Using a biophysical skin model, the team generated a dataset consisting of 600k vs. 5D skin parameter vectors and corresponding 3D albedo, segmented 80% and 20% for training and validation, respectively. To verify, the researchers sampled the skin parameters based on a uniform distribution. For training, use low-difference sequences that rely on quasi-Monte Carlo to better cover skin parameters. Subsequently, a nonlinear redraw of the two is performed according to the scheme described above and the corresponding albedo is calculated using a biophysical model.

5. Implementation and results

The albedo space is generated by spectral computation, but the input albedo is in the RGB space.
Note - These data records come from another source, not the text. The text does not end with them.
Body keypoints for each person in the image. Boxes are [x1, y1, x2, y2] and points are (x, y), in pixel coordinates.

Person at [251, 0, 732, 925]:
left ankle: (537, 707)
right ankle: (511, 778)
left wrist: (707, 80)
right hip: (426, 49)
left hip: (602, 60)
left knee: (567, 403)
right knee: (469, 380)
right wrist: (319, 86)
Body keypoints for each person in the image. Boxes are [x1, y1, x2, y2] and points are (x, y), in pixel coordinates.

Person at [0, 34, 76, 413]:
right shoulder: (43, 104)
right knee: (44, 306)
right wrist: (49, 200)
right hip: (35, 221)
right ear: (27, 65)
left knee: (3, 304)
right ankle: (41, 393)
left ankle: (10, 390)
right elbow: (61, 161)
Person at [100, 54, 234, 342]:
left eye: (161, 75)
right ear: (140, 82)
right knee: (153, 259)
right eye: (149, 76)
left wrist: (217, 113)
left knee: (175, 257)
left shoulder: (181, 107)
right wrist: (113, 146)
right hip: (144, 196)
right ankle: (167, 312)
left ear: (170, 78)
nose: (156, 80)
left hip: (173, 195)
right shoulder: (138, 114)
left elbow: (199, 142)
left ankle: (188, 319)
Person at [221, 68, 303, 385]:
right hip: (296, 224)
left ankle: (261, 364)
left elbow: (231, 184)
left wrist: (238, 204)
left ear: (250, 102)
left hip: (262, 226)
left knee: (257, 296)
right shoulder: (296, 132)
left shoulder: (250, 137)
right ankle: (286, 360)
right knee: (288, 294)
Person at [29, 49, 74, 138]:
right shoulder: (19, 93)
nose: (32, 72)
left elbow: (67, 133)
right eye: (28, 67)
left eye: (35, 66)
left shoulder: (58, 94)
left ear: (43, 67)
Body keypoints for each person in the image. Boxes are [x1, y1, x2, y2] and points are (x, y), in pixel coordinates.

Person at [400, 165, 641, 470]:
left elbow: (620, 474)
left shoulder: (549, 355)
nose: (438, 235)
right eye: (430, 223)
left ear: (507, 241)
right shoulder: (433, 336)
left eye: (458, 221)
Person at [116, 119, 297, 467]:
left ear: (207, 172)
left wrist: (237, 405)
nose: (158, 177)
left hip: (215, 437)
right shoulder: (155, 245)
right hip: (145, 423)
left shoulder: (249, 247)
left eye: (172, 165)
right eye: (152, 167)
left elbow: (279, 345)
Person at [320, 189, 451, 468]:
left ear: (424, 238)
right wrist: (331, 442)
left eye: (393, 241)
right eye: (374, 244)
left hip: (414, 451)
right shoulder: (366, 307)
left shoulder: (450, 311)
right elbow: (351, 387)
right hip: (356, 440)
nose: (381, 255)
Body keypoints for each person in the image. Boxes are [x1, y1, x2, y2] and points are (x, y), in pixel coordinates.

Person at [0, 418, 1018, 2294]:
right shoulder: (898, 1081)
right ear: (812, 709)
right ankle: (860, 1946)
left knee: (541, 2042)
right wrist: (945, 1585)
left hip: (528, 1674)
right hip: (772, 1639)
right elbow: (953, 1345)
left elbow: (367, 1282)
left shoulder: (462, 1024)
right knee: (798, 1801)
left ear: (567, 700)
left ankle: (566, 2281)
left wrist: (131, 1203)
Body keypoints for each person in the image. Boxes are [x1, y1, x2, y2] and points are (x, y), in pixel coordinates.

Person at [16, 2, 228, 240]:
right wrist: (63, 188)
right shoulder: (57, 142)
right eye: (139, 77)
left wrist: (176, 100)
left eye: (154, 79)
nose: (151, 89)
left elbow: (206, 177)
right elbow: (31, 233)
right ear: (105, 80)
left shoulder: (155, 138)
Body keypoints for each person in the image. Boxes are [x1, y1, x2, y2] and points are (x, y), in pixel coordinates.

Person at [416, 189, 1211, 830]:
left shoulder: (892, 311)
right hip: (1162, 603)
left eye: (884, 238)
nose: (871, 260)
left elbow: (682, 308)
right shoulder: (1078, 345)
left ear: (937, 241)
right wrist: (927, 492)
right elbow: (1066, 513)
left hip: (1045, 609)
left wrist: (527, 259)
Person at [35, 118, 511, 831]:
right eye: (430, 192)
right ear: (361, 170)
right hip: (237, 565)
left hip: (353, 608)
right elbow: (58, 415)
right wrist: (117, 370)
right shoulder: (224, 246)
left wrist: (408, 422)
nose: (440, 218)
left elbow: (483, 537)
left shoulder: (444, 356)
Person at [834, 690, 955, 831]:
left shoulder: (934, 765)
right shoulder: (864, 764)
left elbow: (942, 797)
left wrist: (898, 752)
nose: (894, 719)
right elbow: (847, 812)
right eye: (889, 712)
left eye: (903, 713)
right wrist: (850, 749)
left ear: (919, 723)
To downsample multiband spectral values to RGB, the team used existing integration methods. Considering that diffuse albedo has a fairly limited color gamut and dynamic range, most color spaces will be feasible (using sRGB). The researchers made changes to the light source to allow for direct comparison with previous studies.

The team estimated and manipulated skin parameters for several skin types covered by the Fitzpatrick scale. In the LUT method, in the Intel Xeon W-2135 at 3.70GHz, a force multithreaded (12) search of the tensor using the maximum tensor (256k skin tone), the search time for 2k×2k images ranged from 2 hours to 5 hours, and the search time for 4k × 4K images was more than 7 hours. Conversely, the learned mapping has the advantages of low memory consumption and high computational efficiency (on the same Intel Xeon CPU mentioned above, the average time for 2k×2k images is less than 2 seconds).

Also, for the sake of spatial regularization and performance, the team sacrificed a little reconstruction correctness (which is imperceptible in the final rendering). In experimental comparisons, the general observation was that the team's reconstruction error was much lower.

相关论文：Estimation of Spectral Biophysical Skin Properties from Captured RGB Albedo

Overall, the team's contributions mainly include:

The space for expression of spectral skin albedo is limited by the physical properties of the true skin, consistent with measurements reported in tissue optics and medical studies. Such spaces are created through a complex biophysical model of human skin.
Learning inverse mapping from skin albedo to biophysical skin characteristics in its associated spectrum, which is able to restore smooth, high-resolution spatial variation mapping of skin characteristics from the albedo captured by RGB.
In conclusion, it is a framework that faithfully reproduces the albedo of various skin types with minimal error, and the editing function can be implemented in a robust manner through estimated biophysical properties.